Her job is so consuming that she cannot make another decision – even a trivial one – after a day at work. I run her life, but not by choice. It takes its toll on me, day after day.
These things mean we need to work hard at supporting each other. We have three steps we take to make sure our relationship stays a healthy one, despite the pressures.
Understanding each other’s mental state is such an important tool in supporting wellbeing
We try to be honest with one another, as well as with our friends and family, about how we’re feeling – while listening to the other person too. Understanding each other’s mental state is such an important tool in supporting wellbeing and realising when cracks may be starting to appear.

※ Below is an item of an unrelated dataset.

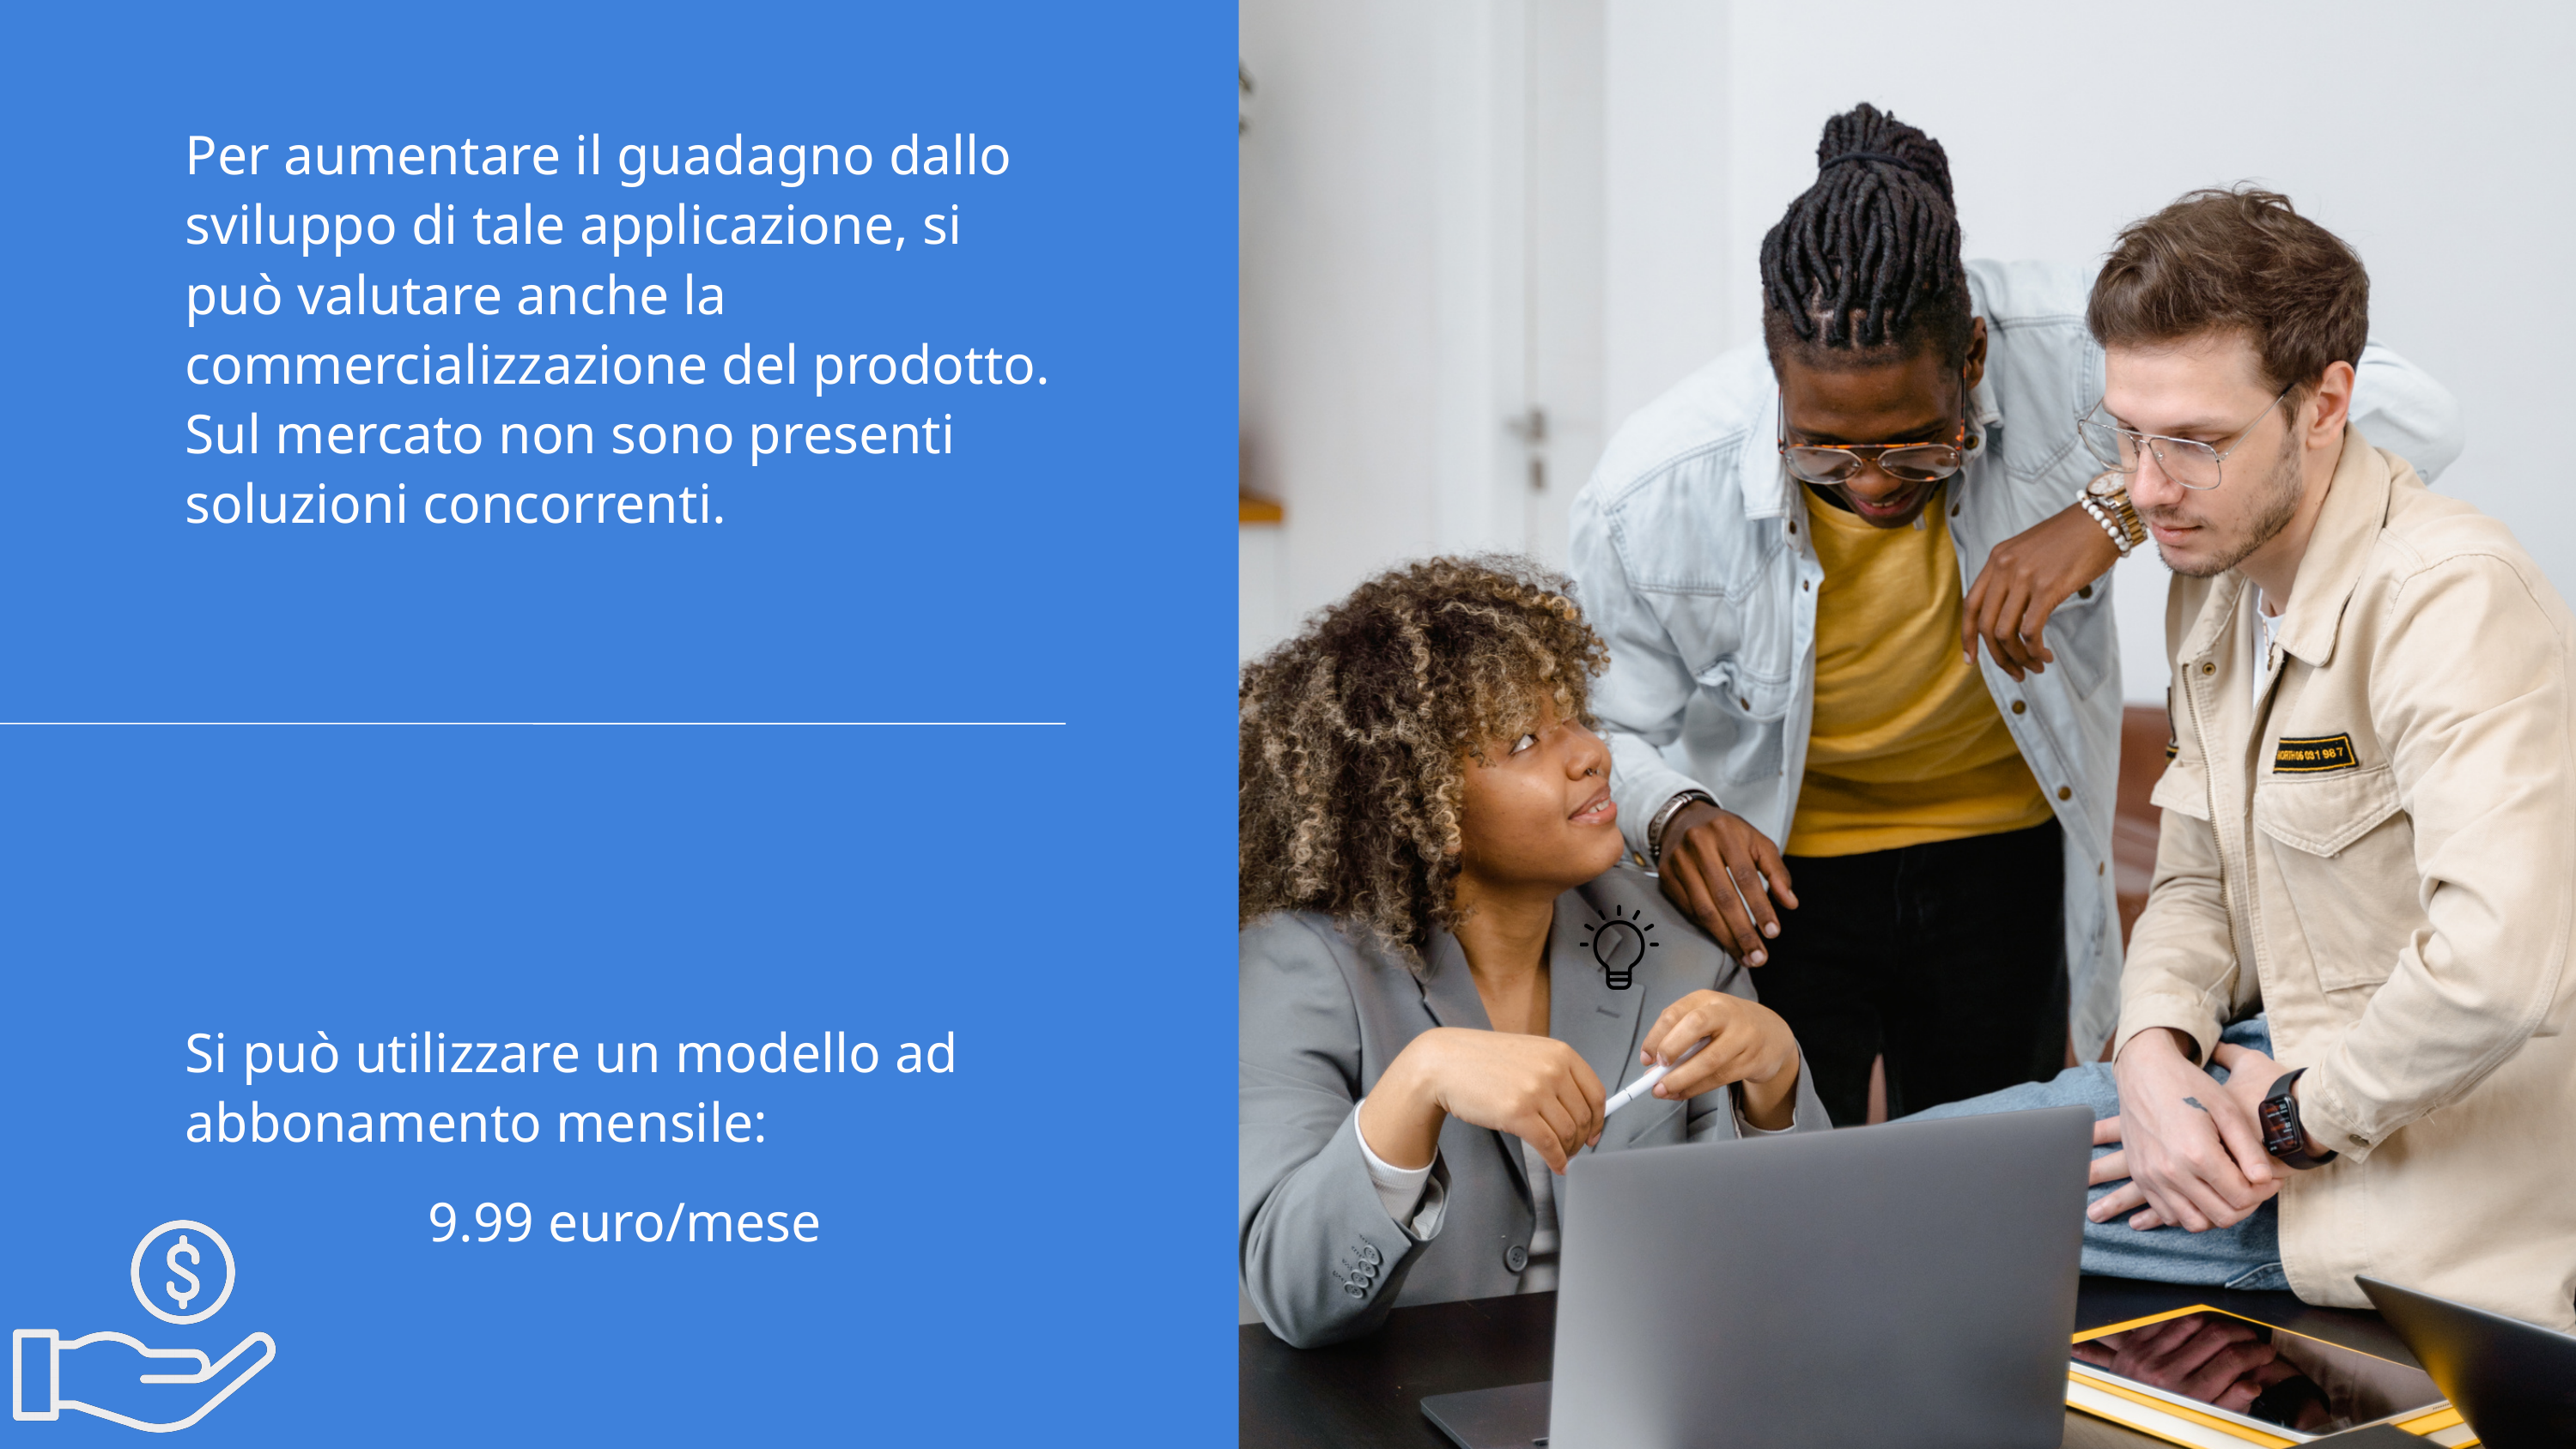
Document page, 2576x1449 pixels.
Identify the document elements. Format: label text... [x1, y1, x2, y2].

No one person can satisfy all of our individual needs. You need to feel loved, whether by a life partner or by family members. You also need friends who make you forget all your troubles and allow you to escape, if only for a few hours. We try to make time for these people, and make sure the other person has time to stay connected to their social pool too. That way, we both reap the psychological benefits of healthy social lives.
Make time for fun
We try to ensure our lives aren’t just about hard work and stress by planning in fun things to do together. Those don’t have to be huge; it could just be having a night of board games or maybe a trip out. For us it’s going to new places. We regularly plan trips and have just returned from eight months travelling Asia. I know this is extreme and won’t be possible for everyone, but we also enjoy finding somewhere new to walk the dog. We jump in the car, drive in a random direction and see what we come across.
The key is to find what makes your relationship tick, no matter how big or small.